On January 28, learn how a British prince and grandson of Queen Victoria became embroiled in the Nazi war machine; understand how generals have struggled through to history to raise armies and more importantly how to pay for them; and then discover the covert way U.S. media shapes the negative public opinions most Americans hold on Arabs and Islam:
Hitler's Favorite Royal (8:00 p.m.)
Hitler’s Favourite Royal reveals the extraordinary story of a British prince who became a convicted Nazi. Prince Charles Edward was Queen Victoria's youngest grandchild. Educated at the most elite schools in England, including Eton, he was forced by his grandmother to become the Duke of Coburg in Germany.
Transformed overnight from British to German royalty, the course of his life was altered in ways he could never have imagined as he found himself in the wrong place at the wrong time. He refused to fight against the British in WWI, but after the conflict, he was still stripped of his English titles. A year later, he lost his German titles as well, when Germany became a republic.
Depressed and disillusioned, Charles Edward turned to far right politics, which offered him a new sense of identity. The film explains how he became an enthusiastic supporter of the emerging Nazi Party and his role in helping Hitler rise to power.

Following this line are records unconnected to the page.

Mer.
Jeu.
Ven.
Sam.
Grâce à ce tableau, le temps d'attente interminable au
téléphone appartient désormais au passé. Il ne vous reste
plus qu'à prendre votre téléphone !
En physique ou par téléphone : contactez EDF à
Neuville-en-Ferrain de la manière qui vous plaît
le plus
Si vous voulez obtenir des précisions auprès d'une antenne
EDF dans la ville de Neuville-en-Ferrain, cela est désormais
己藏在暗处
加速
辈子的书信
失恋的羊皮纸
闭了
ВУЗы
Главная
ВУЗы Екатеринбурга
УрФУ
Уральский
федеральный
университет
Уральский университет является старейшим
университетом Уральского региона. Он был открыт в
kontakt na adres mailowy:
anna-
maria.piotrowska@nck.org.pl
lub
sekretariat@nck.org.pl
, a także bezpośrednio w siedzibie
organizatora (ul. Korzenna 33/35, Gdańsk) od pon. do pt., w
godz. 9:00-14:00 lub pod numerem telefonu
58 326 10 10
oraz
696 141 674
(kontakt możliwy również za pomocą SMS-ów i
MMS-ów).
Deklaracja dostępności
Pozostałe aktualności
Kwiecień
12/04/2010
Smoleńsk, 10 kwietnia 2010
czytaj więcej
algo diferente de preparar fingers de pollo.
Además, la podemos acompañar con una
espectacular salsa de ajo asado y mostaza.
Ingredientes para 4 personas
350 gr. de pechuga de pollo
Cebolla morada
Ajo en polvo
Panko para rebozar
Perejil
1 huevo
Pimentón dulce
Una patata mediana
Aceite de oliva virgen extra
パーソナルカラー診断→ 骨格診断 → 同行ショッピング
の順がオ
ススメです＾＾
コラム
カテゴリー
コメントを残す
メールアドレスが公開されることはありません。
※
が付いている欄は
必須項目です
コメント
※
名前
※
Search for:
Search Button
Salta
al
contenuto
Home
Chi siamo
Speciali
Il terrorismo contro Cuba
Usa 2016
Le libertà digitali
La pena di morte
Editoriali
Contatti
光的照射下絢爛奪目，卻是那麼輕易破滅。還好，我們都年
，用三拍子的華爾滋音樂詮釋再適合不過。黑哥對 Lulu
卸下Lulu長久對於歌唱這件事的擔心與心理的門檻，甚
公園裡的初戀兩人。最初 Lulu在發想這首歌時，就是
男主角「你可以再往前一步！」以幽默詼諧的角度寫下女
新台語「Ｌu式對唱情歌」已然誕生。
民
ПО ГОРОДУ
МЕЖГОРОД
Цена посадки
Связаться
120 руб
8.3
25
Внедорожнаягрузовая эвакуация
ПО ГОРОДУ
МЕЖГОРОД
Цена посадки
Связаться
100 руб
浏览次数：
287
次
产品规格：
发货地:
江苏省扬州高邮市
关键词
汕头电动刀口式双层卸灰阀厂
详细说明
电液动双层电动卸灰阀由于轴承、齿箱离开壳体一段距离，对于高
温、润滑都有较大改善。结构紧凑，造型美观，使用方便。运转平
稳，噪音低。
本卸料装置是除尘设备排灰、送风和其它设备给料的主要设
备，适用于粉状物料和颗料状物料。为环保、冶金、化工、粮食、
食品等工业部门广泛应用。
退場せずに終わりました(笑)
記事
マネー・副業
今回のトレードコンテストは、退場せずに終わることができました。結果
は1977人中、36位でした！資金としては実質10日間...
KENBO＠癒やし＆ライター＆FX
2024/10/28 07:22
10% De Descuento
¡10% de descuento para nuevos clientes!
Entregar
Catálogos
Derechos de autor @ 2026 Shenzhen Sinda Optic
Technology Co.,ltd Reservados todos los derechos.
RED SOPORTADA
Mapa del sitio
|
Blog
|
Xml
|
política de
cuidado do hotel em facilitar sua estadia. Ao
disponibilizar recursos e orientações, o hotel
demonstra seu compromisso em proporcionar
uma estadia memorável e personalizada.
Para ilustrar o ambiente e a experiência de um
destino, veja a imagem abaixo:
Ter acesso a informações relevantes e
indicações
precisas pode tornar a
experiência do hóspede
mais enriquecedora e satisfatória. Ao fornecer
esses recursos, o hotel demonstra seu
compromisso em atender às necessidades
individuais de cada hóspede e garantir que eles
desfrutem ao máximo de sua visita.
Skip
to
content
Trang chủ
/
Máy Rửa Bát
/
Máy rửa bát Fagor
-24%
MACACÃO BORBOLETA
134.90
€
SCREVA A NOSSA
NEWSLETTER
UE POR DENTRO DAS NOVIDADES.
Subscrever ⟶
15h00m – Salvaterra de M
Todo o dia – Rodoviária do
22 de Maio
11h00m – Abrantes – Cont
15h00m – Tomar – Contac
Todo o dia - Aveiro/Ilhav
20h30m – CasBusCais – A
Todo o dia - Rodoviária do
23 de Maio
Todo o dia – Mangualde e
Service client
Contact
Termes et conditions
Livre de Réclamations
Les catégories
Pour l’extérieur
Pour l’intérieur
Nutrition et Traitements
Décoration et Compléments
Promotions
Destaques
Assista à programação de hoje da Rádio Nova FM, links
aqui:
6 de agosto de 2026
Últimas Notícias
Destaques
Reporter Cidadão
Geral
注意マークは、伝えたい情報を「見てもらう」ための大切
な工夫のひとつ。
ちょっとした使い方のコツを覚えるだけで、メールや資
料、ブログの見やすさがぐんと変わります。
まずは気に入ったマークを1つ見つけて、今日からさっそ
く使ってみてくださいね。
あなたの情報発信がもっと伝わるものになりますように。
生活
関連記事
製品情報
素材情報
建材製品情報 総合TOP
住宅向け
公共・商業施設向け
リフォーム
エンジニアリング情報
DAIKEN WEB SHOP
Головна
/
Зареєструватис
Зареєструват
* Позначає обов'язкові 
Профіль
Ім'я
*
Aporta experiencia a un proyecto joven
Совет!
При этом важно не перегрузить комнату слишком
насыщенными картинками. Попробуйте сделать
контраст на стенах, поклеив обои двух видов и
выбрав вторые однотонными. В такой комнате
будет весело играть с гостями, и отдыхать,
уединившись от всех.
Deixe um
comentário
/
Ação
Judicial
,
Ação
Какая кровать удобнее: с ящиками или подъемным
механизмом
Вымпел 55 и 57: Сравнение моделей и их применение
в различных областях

How To Go To War: Raising Arms (9:00 p.m.)
This program, hosted by the BBC’s Saul David, details the less glamorous side of winning wars. It explains the vital art of supplying weapons to warriors, a necessary and often overlooked ingredient to battlefield success.
Packed full of surprising facts and new perspectives from key historical conflicts to the present day, Raising Arms explains how war commanders have found ways to expand and equip their soldiers for battle and the ingenious ways they have come up with to pay for the enormous effort.
Valentino's Ghost (10:00 p.m.)
Valentino’s Ghost has been called superb, courageous and disturbing. It exposes the ways in which America’s foreign policy agenda in the Middle East drives the U.S. media’s portrayals of Arabs and Muslims.
It lays bare the truths behind taboo subjects avoided by the mainstream American media, answering questions such as why they hate us, why we hate them and why the United States was attacked on September 11th.
Polls show that 46 percent of Americans hold negative views of Islam. Commentators including Robert Fisk, John Mearsheimer, Gore Vidal and Niall Ferguson reveal the media's role in perpetuating stereotypes about Arabs, Muslims and Islam and the lack of a national dialogue on these topics.